Newspaper bomb threat traced to police

A bomb threat which emptied the offices of a newspaper in Luleå in northern Sweden last week has been traced to the town’s police headquarters.

Last Wednesday the offices of the Norrländska Socialdemokraten (NSD) newspaper in Luleå were evacuated after the newspaper received a bomb threat via email.

The police were called to investigate, taking with them specially trained bomb-sniffing dogs, but by Wednesday evening investigators concluded the threat was a hoax.

But the story took a new twist on Monday when it was revealed that the IP-address associated with the threatening message is affiliated with police headquarters in Luleå.

“We’re now looking at all of our internet terminals, around 35 of them,” Norbotten police spokesperson Roger Jönsson told the TT news agency.

The police have several possible explanations: that the police’s network was hacked, that the message’s IP-address was wrong, or that the threat was sent by someone from within police headquarters.
○ ○ ○
### Work order A
Convert the listing, from its first line through the line containing "z błędnej regulacji.", into a numbered list, omitting any blank lines.
### Work order B
Carry on the article about the bomb threat traced to the Luleå police from where it stops.

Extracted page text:
○ ○ ○
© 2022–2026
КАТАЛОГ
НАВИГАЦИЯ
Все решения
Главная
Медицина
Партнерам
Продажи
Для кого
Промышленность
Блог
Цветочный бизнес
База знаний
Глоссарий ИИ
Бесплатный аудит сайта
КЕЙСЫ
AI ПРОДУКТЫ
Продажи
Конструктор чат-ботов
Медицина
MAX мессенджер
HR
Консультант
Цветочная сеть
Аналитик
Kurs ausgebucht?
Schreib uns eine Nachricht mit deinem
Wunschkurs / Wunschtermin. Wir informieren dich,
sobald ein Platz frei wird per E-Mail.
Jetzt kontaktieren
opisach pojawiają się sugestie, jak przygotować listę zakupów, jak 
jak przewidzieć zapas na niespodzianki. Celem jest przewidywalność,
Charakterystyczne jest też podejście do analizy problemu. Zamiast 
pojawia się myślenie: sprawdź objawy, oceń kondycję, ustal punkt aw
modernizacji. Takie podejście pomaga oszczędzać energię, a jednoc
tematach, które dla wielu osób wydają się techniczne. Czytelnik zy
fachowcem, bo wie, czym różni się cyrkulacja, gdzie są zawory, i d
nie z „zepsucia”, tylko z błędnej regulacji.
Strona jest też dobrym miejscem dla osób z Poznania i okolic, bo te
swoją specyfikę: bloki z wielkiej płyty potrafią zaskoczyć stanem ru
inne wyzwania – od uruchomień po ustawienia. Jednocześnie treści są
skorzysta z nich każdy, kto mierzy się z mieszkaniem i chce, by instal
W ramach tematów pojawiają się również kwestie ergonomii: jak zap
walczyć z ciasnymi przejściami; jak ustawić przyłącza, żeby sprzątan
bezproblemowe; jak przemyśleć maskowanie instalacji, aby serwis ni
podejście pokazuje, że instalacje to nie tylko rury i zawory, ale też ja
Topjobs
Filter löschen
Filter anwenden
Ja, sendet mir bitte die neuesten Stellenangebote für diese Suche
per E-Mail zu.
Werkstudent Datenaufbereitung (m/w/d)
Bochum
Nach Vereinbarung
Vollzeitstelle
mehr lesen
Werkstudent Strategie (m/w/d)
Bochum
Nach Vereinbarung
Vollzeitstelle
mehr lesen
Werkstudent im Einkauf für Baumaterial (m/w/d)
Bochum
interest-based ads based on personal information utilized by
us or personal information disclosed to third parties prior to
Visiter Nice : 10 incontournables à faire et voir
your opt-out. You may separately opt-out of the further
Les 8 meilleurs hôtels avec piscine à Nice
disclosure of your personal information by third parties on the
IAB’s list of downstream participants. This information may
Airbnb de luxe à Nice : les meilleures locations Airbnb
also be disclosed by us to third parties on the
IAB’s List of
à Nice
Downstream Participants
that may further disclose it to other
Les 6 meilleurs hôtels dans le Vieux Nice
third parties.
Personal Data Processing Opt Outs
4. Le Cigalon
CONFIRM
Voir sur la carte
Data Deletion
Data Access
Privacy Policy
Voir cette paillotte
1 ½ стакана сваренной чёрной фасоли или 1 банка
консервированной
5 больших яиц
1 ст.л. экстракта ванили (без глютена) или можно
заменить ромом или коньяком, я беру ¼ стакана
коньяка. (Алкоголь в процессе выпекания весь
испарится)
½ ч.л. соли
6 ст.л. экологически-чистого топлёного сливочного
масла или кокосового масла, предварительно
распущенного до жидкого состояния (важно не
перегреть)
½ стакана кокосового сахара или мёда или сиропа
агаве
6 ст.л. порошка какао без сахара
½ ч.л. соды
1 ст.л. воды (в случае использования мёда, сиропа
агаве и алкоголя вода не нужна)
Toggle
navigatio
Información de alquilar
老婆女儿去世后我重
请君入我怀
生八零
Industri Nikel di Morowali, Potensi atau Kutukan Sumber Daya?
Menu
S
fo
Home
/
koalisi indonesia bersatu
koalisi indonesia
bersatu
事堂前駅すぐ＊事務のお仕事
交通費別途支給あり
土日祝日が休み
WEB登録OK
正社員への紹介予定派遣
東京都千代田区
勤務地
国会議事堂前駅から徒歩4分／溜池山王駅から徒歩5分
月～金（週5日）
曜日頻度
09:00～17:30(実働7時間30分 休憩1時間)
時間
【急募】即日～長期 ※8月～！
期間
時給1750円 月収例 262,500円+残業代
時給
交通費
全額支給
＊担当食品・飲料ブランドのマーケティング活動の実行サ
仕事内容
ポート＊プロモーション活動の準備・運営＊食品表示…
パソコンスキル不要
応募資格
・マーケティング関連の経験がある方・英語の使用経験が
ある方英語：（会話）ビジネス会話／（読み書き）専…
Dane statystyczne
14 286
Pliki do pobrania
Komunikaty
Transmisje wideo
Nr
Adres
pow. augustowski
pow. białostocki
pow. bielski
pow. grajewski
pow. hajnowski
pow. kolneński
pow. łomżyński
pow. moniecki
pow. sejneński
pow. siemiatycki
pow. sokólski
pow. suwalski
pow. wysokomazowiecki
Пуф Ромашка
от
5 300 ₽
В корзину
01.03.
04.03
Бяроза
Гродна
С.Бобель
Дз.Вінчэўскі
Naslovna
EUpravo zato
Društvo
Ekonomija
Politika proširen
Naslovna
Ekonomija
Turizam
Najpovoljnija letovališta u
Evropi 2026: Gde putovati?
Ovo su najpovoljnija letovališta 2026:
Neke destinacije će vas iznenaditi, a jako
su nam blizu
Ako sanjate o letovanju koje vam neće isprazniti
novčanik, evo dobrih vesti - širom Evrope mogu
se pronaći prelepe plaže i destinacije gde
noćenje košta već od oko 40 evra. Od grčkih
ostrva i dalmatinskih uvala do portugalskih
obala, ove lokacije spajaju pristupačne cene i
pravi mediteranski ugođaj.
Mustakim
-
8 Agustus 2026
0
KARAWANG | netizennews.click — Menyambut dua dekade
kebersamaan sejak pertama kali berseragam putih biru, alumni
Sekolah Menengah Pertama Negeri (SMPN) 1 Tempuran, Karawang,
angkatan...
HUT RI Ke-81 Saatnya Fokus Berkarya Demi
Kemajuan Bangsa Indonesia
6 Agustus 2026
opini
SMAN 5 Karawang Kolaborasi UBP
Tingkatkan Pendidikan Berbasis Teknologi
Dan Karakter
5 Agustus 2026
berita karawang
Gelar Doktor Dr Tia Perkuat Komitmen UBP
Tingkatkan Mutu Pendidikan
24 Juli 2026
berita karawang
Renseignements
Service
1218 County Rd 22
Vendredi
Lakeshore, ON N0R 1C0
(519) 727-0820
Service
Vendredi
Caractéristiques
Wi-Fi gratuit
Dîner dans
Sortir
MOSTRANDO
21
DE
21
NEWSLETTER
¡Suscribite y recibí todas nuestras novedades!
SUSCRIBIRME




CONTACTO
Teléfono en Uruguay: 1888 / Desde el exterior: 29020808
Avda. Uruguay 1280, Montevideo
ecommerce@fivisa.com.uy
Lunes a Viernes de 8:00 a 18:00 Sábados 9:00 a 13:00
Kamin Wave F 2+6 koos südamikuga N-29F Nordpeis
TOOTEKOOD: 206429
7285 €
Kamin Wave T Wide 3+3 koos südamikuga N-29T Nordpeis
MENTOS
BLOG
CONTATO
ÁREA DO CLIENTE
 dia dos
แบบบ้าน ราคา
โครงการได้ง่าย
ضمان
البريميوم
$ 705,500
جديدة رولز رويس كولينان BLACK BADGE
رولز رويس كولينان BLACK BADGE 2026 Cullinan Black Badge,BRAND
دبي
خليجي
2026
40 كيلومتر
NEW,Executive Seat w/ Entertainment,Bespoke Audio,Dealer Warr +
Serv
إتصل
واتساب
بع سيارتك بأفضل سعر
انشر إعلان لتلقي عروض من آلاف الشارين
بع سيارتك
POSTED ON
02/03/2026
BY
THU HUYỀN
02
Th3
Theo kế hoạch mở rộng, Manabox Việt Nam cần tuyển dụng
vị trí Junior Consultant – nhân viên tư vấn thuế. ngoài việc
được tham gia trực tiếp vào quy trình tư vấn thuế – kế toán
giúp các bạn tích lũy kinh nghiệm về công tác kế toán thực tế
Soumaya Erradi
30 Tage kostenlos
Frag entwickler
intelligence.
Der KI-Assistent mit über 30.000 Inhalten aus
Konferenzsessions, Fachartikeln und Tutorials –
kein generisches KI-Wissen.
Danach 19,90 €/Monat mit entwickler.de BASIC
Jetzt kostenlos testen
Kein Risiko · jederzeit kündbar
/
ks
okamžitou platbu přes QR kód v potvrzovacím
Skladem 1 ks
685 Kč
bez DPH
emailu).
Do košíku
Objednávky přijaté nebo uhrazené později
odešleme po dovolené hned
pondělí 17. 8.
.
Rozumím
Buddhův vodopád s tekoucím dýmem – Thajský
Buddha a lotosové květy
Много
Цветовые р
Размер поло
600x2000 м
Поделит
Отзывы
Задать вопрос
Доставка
○ ○ ○
### Task answer A
1. © 2022–2026
2. КАТАЛОГ
3. НАВИГАЦИЯ
4. Все решения
5. Главная
6. Медицина
7. Партнерам
8. Продажи
9. Для кого
10. Промышленность
11. Блог
12. Цветочный бизнес
13. База знаний
14. Глоссарий ИИ
15. Бесплатный аудит сайта
16. КЕЙСЫ
17. AI ПРОДУКТЫ
18. Продажи
19. Конструктор чат-ботов
20. Медицина
21. MAX мессенджер
22. HR
23. Консультант
24. Цветочная сеть
25. Аналитик
26. Kurs ausgebucht?
27. Schreib uns eine Nachricht mit deinem
28. Wunschkurs / Wunschtermin. Wir informieren dich,
29. sobald ein Platz frei wird per E-Mail.
30. Jetzt kontaktieren
31. opisach pojawiają się sugestie, jak przygotować listę zakupów, jak 
32. jak przewidzieć zapas na niespodzianki. Celem jest przewidywalność,
33. Charakterystyczne jest też podejście do analizy problemu. Zamiast 
34. pojawia się myślenie: sprawdź objawy, oceń kondycję, ustal punkt aw
35. modernizacji. Takie podejście pomaga oszczędzać energię, a jednoc
36. tematach, które dla wielu osób wydają się techniczne. Czytelnik zy
37. fachowcem, bo wie, czym różni się cyrkulacja, gdzie są zawory, i d
38. nie z „zepsucia”, tylko z błędnej regulacji.

### Task answer B
“I’m not aware that the Swedish police (network) has been hacked, not in the last year, in any case. But it’s true, even the Pentagon has been hacked,” said Jönsson, referring to the headquarters of the US military.

The matter has been reported to the Swedish National Police-related Crimes Unit (Riksenheten för polismål). In addition, four investigators from the National Investigation Department (Rikskriminalen) are also working on the case.

Jönsson explained that police are now prioritising three things, including confirmation that the IP-address from the owners of the newspaper, Norrköpings Tidningar. From there, the IP-address must be connected to a computer, and then on to the person who used the computer.

Finally, police will look into whether or not their network has been hacked.

“As soon as we know something more we’ll be sure to go public with it,” said Jönsson, adding that some computers may have had several users.

According to Jönsson, the threat wasn’t sent in an actual email, but rather was delivered through on online tip form on the newspaper website.

However the threat, which arrived in the form of an email at 8.39am last Wednesday, was very clear, stating that the offices of the newspaper would be blown up at 2.35pm that afternoon, according to the newspaper.

Four hours after the threat was received, employees at NSD started to evacuate the building. But by 8.45pm police gave the all-clear.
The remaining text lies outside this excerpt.